_Job item:_ Search the entries below for "process", and copy each line where it appears.

_Material for this task:_
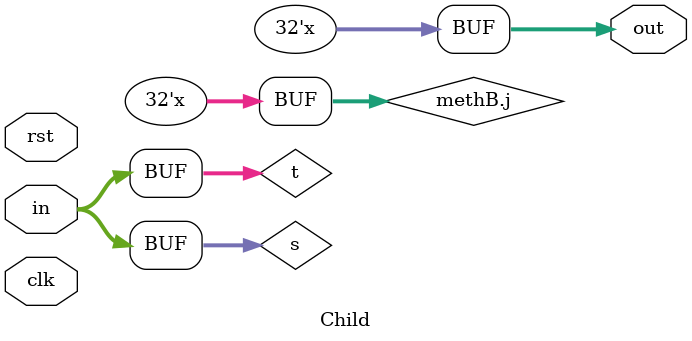
<source format=sv>

module Top // "top"
(
    input logic clk
);

// Variables generated for SystemC signals
logic rst;
logic signed [31:0] t;


//------------------------------------------------------------------------------
// Child module instances

Child child
(
  .clk(clk),
  .rst(rst),
  .in(t),
  .out(t)
);

endmodule



//==============================================================================
//
// Module: Child (test_var_usedef_same_proc.cpp:51:5)
//
module Child // "top.child"
(
    input logic clk,
    input logic rst,
    input logic signed [31:0] in,
    output logic signed [31:0] out
);

// Variables generated for SystemC signals
logic signed [31:0] s;
logic signed [31:0] t;

//------------------------------------------------------------------------------
// Method process: methA (test_var_usedef_same_proc.cpp:30:5) 

always_comb 
begin : methA     // test_var_usedef_same_proc.cpp:30:5
    s = in;
    t = s;
end

//------------------------------------------------------------------------------
// Method process: methB (test_var_usedef_same_proc.cpp:35:5) 

always_comb 
begin : methB     // test_var_usedef_same_proc.cpp:35:5
    integer j;
    if (|s)
    begin
        j = out;
    end
    out = 32'(in + j);
end

endmodule



</source>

_Finished task:_
// Method process: methA (test_var_usedef_same_proc.cpp:30:5) 
// Method process: methB (test_var_usedef_same_proc.cpp:35:5) 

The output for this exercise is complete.